EXERCISE REQUIREMENTS -> For each record below, set it down exactly but leave out any picture.

[Saved data entries]
===

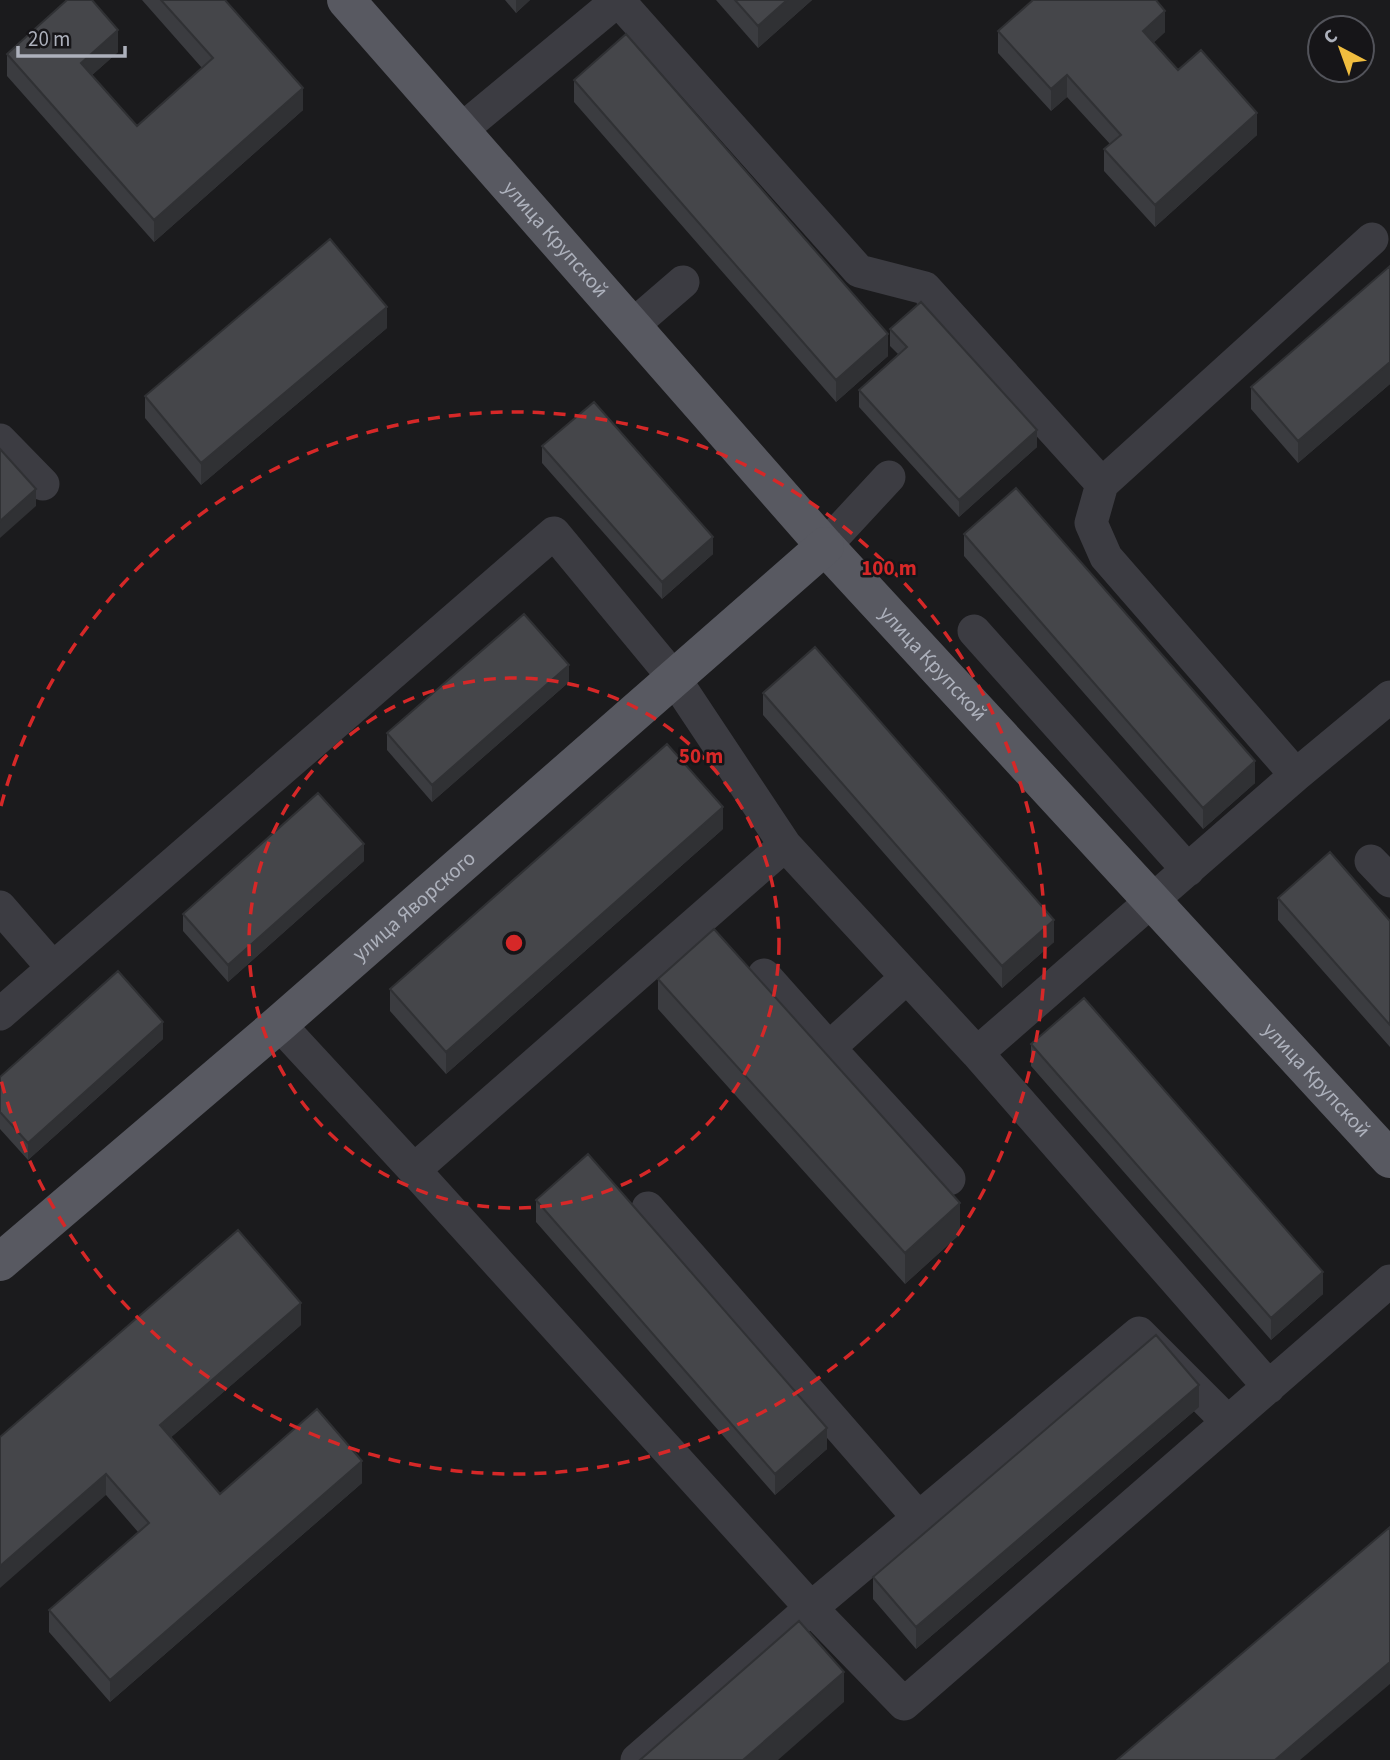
<svg xmlns="http://www.w3.org/2000/svg" width="1390" height="1760" viewBox="0 0 1390 1760" font-family="'Source Sans 3',sans-serif">
	<style>
		.lines { fill: none; stroke-linecap: round; stroke-linejoin: round }
		.minor { stroke: #3c3c42; stroke-width: 33 }
		.major { stroke: #585961; stroke-width: 38 }
		.wall { fill: #3b3c40 }
		.shaded-wall { fill: #303134 }
		.building { fill: #45464a; stroke: #303134; stroke-width: 2 }
		.ring { fill: none; stroke: #d62828; stroke-width: 3.5; stroke-dasharray: 12 9 }
		.labels { text-anchor: middle; stroke-width: 5; stroke-linejoin: round; paint-order: stroke }
		.street-label { font-size: 21px; fill: #adb1bc; stroke: #161518 }
		.centre { fill: #d62828; stroke: #161518; stroke-width: 3.5 }
		.ring-label { font-size: 21px; text-anchor: middle; font-weight: bold; fill: #d62828; stroke: #161518; stroke-width: 5; stroke-linejoin: round; paint-order: stroke }
	</style>
	<rect width="100%" height="100%" fill="#1b1b1d"/>
	<g class="lines">
		<path class="minor" d="M618,0L859,271L925,288L1102,484
			M460,131L618,0
			M632,326L683,282
			M0,440L43,484
			M825,546L889,477
			M974,631L1188,870
			M1296,775L1106,557L1091,523L1102,484L1372,239
			M1371,861L1390,881
			M0,907L53,968
			M764,975L829,1048L907,977
			M0,1014L554,533L674,678L785,845L977,1053L1269,1387
			M279,1024L414,1170L811,1608L1139,1333L1227,1421
			M829,1048L949,1179
			M977,1053L1296,775L1390,697
			M414,1170L785,845
			M648,1208L918,1517
			M637,1760L811,1608L904,1704L1390,1281"/>
		<g class="major">
			<path id="s1" d="M346,0L825,546L1390,1159"/>
			<path id="s2" d="M0,1262L279,1024L825,546"/>
		</g>
	</g>
	<path class="wall" d="M142,0H225L303,110L154,242L7,76V54L118,52L92,75L137,126L202,68Z
		M505,0H530L516,13Z
		M716,0H812L758,48Z
		M998,31L1165,32L1153,43L1178,70L1257,135L1155,227L1104,171V149L1110,144L1067,97L1051,111L998,53Z
		M574,80L888,356L836,402L574,102Z
		M1390,266V384L1298,463L1251,409V387Z
		M387,328L201,485L145,418V396Z
		M890,329L1037,447L959,517L859,407V390L898,354L890,346Z
		M542,446L713,554L662,599L542,463Z
		M964,534L1255,783L1203,829L964,556Z
		M569,682L432,802L387,750V733Z
		M763,693L1054,942L1002,988L763,715Z
		M723,829L446,1074L390,1011V989Z
		M364,861L228,982L183,931V914Z
		M1278,898L1390,921V1047L1278,920Z
		M658,979L960,1234L905,1284L658,1009Z
		M163,1039L28,1160L0,1129V1077Z
		M1031,1044L1323,1294L1271,1340L1031,1066Z
		M536,1200L827,1449L775,1495L536,1222Z
		M301,1325L171,1437L220,1494L362,1483L110,1702L49,1632V1610L138,1532L106,1495L0,1437Z
		M1199,1407L916,1649L873,1599V1577Z"/>
	<path class="shaded-wall" d="M516,0H530L516,13Z
		M787,0H812L758,48V26Z
		M1165,11V32L1143,53V31Z
		M118,30V52L81,85V63Z
		M1067,75V97L1051,111V89Z
		M303,88V110L154,242V220Z
		M1257,113V135L1155,227V205Z
		M387,307V328L201,485V463Z
		M888,334V356L836,402V380Z
		M1390,362V384L1298,463V441Z
		M1037,430V447L959,517V500Z
		M36,489V506L0,538V521Z
		M713,537V554L662,599V582Z
		M569,665V682L432,802V785Z
		M1255,761V783L1203,829V808Z
		M723,807V829L446,1074V1052Z
		M364,844V861L228,982V965Z
		M1054,920V942L1002,988V966Z
		M163,1022V1039L28,1160V1143Z
		M960,1203V1234L905,1284V1253Z
		M1323,1272V1294L1271,1340V1318Z
		M301,1303V1325L160,1447V1425Z
		M1199,1385V1407L916,1649V1627Z
		M827,1428V1449L775,1495V1474Z
		M362,1461V1483L110,1702V1680Z
		M106,1474V1495L0,1588V1566Z
		M1390,1662V1684L1300,1760H1275Z
		M844,1672V1702L778,1760H743Z"/>
	<path class="building" d="M67,0H92L118,30L81,63L137,126L213,58L161,0H225L303,88L154,220L7,54Z
		M735,0H787L758,26Z
		M1033,0H1156L1165,11L1143,31L1178,70L1201,50L1257,113L1155,205L1104,149L1121,135L1067,75L1051,89L998,31Z
		M626,34L888,334L836,380L574,80Z
		M330,239L387,307L201,463L145,396Z
		M1390,266V362L1298,441L1251,387Z
		M921,302L1037,430L959,500L859,390L907,347L890,329Z
		M594,402L713,537L662,582L542,446Z
		M0,449L36,489L0,521Z
		M1016,488L1255,761L1203,808L964,534Z
		M524,614L569,665L432,785L387,733Z
		M815,647L1054,920L1002,966L763,693Z
		M667,744L723,807L446,1052L390,989Z
		M318,793L364,844L228,965L183,914Z
		M1330,852L1390,921V1025L1278,898Z
		M714,929L960,1203L905,1253L658,979Z
		M118,971L163,1022L28,1143L0,1112V1077Z
		M1084,998L1323,1272L1271,1318L1031,1044Z
		M588,1154L827,1428L775,1474L536,1200Z
		M238,1230L301,1303L160,1425L220,1494L317,1409L362,1461L110,1680L49,1610L149,1523L106,1474L0,1566V1437Z
		M1156,1335L1199,1385L916,1627L873,1577Z
		M1390,1527V1662L1275,1760H1117Z
		M799,1621L844,1672L743,1760H640Z"/>
	<g class="ring">
		<circle cx="514" cy="943" r="265"/>
		<path d="M1 806A531 531 0 1 1 1 1080"/>
	</g>
	<g class="labels">
		<g class="street-label">
			<text dy="7" stroke="none"><textPath href="#s1" startOffset="318">улица Крупской</textPath></text>
			<text dy="7" stroke="none"><textPath href="#s1" startOffset="886">улица Крупской</textPath></text>
			<text dy="7" stroke="none"><textPath href="#s2" startOffset="546">улица Яворского</textPath></text>
			<text dy="7" stroke="none"><textPath href="#s1" startOffset="1452">улица Крупской</textPath></text>
		</g>
	</g>
	<circle cx="514" cy="943" r="10" class="centre"/>
	<g class="ring-label">
		<text x="889" y="575">100 m</text>
		<text x="701" y="763">50 m</text>
	</g>
	<g transform="translate(1341 49) rotate(319)"><circle r="33" fill="#161518" stroke="#52535a" stroke-width="2"/>
	<path d="M0-5L12 26L0 18L-12 26Z" fill="#f0bd3f"/>
	<text y="-10" font-size="19" font-weight="bold" text-anchor="middle" fill="#adb1bc">С</text>
	</g>
	<path d="M18 46v10h107v-10" fill="none" stroke="#adb1bc" stroke-width="3.5"/>
	<text x="28" y="46" font-size="21" fill="#adb1bc" stroke="#161518" stroke-width="5" paint-order="stroke">20 m</text>
</svg>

===

EXERCISE SOLUTION ->
<svg xmlns="http://www.w3.org/2000/svg" width="1390" height="1760" viewBox="0 0 1390 1760" font-family="'Source Sans 3',sans-serif">
	<style>
		.lines { fill: none; stroke-linecap: round; stroke-linejoin: round }
		.minor { stroke: #3c3c42; stroke-width: 33 }
		.major { stroke: #585961; stroke-width: 38 }
		.wall { fill: #3b3c40 }
		.shaded-wall { fill: #303134 }
		.building { fill: #45464a; stroke: #303134; stroke-width: 2 }
		.ring { fill: none; stroke: #d62828; stroke-width: 3.5; stroke-dasharray: 12 9 }
		.labels { text-anchor: middle; stroke-width: 5; stroke-linejoin: round; paint-order: stroke }
		.street-label { font-size: 21px; fill: #adb1bc; stroke: #161518 }
		.centre { fill: #d62828; stroke: #161518; stroke-width: 3.5 }
		.ring-label { font-size: 21px; text-anchor: middle; font-weight: bold; fill: #d62828; stroke: #161518; stroke-width: 5; stroke-linejoin: round; paint-order: stroke }
	</style>
	<rect width="100%" height="100%" fill="#1b1b1d"/>
	<g class="lines">
		<path class="minor" d="M618,0L859,271L925,288L1102,484
			M460,131L618,0
			M632,326L683,282
			M0,440L43,484
			M825,546L889,477
			M974,631L1188,870
			M1296,775L1106,557L1091,523L1102,484L1372,239
			M1371,861L1390,881
			M0,907L53,968
			M764,975L829,1048L907,977
			M0,1014L554,533L674,678L785,845L977,1053L1269,1387
			M279,1024L414,1170L811,1608L1139,1333L1227,1421
			M829,1048L949,1179
			M977,1053L1296,775L1390,697
			M414,1170L785,845
			M648,1208L918,1517
			M637,1760L811,1608L904,1704L1390,1281"/>
		<g class="major">
			<path id="s1" d="M346,0L825,546L1390,1159"/>
			<path id="s2" d="M0,1262L279,1024L825,546"/>
		</g>
	</g>
	<path class="wall" d="M142,0H225L303,110L154,242L7,76V54L118,52L92,75L137,126L202,68Z
		M505,0H530L516,13Z
		M716,0H812L758,48Z
		M998,31L1165,32L1153,43L1178,70L1257,135L1155,227L1104,171V149L1110,144L1067,97L1051,111L998,53Z
		M574,80L888,356L836,402L574,102Z
		M1390,266V384L1298,463L1251,409V387Z
		M387,328L201,485L145,418V396Z
		M890,329L1037,447L959,517L859,407V390L898,354L890,346Z
		M542,446L713,554L662,599L542,463Z
		M964,534L1255,783L1203,829L964,556Z
		M569,682L432,802L387,750V733Z
		M763,693L1054,942L1002,988L763,715Z
		M723,829L446,1074L390,1011V989Z
		M364,861L228,982L183,931V914Z
		M1278,898L1390,921V1047L1278,920Z
		M658,979L960,1234L905,1284L658,1009Z
		M163,1039L28,1160L0,1129V1077Z
		M1031,1044L1323,1294L1271,1340L1031,1066Z
		M536,1200L827,1449L775,1495L536,1222Z
		M301,1325L171,1437L220,1494L362,1483L110,1702L49,1632V1610L138,1532L106,1495L0,1437Z
		M1199,1407L916,1649L873,1599V1577Z"/>
	<path class="shaded-wall" d="M516,0H530L516,13Z
		M787,0H812L758,48V26Z
		M1165,11V32L1143,53V31Z
		M118,30V52L81,85V63Z
		M1067,75V97L1051,111V89Z
		M303,88V110L154,242V220Z
		M1257,113V135L1155,227V205Z
		M387,307V328L201,485V463Z
		M888,334V356L836,402V380Z
		M1390,362V384L1298,463V441Z
		M1037,430V447L959,517V500Z
		M36,489V506L0,538V521Z
		M713,537V554L662,599V582Z
		M569,665V682L432,802V785Z
		M1255,761V783L1203,829V808Z
		M723,807V829L446,1074V1052Z
		M364,844V861L228,982V965Z
		M1054,920V942L1002,988V966Z
		M163,1022V1039L28,1160V1143Z
		M960,1203V1234L905,1284V1253Z
		M1323,1272V1294L1271,1340V1318Z
		M301,1303V1325L160,1447V1425Z
		M1199,1385V1407L916,1649V1627Z
		M827,1428V1449L775,1495V1474Z
		M362,1461V1483L110,1702V1680Z
		M106,1474V1495L0,1588V1566Z
		M1390,1662V1684L1300,1760H1275Z
		M844,1672V1702L778,1760H743Z"/>
	<path class="building" d="M67,0H92L118,30L81,63L137,126L213,58L161,0H225L303,88L154,220L7,54Z
		M735,0H787L758,26Z
		M1033,0H1156L1165,11L1143,31L1178,70L1201,50L1257,113L1155,205L1104,149L1121,135L1067,75L1051,89L998,31Z
		M626,34L888,334L836,380L574,80Z
		M330,239L387,307L201,463L145,396Z
		M1390,266V362L1298,441L1251,387Z
		M921,302L1037,430L959,500L859,390L907,347L890,329Z
		M594,402L713,537L662,582L542,446Z
		M0,449L36,489L0,521Z
		M1016,488L1255,761L1203,808L964,534Z
		M524,614L569,665L432,785L387,733Z
		M815,647L1054,920L1002,966L763,693Z
		M667,744L723,807L446,1052L390,989Z
		M318,793L364,844L228,965L183,914Z
		M1330,852L1390,921V1025L1278,898Z
		M714,929L960,1203L905,1253L658,979Z
		M118,971L163,1022L28,1143L0,1112V1077Z
		M1084,998L1323,1272L1271,1318L1031,1044Z
		M588,1154L827,1428L775,1474L536,1200Z
		M238,1230L301,1303L160,1425L220,1494L317,1409L362,1461L110,1680L49,1610L149,1523L106,1474L0,1566V1437Z
		M1156,1335L1199,1385L916,1627L873,1577Z
		M1390,1527V1662L1275,1760H1117Z
		M799,1621L844,1672L743,1760H640Z"/>
	<g class="ring">
		<circle cx="514" cy="943" r="265"/>
		<path d="M1 806A531 531 0 1 1 1 1080"/>
	</g>
	<g class="labels">
		<g class="street-label">
			<text dy="7" stroke="none"><textPath href="#s1" startOffset="318">улица Крупской</textPath></text>
			<text dy="7" stroke="none"><textPath href="#s1" startOffset="886">улица Крупской</textPath></text>
			<text dy="7" stroke="none"><textPath href="#s2" startOffset="546">улица Яворского</textPath></text>
			<text dy="7" stroke="none"><textPath href="#s1" startOffset="1452">улица Крупской</textPath></text>
		</g>
	</g>
	<circle cx="514" cy="943" r="10" class="centre"/>
	<g class="ring-label">
		<text x="889" y="575">100 m</text>
		<text x="701" y="763">50 m</text>
	</g>
	<g transform="translate(1341 49) rotate(319)"><circle r="33" fill="#161518" stroke="#52535a" stroke-width="2"/>
	<path d="M0-5L12 26L0 18L-12 26Z" fill="#f0bd3f"/>
	<text y="-10" font-size="19" font-weight="bold" text-anchor="middle" fill="#adb1bc">С</text>
	</g>
	<path d="M18 46v10h107v-10" fill="none" stroke="#adb1bc" stroke-width="3.5"/>
	<text x="28" y="46" font-size="21" fill="#adb1bc" stroke="#161518" stroke-width="5" paint-order="stroke">20 m</text>
</svg>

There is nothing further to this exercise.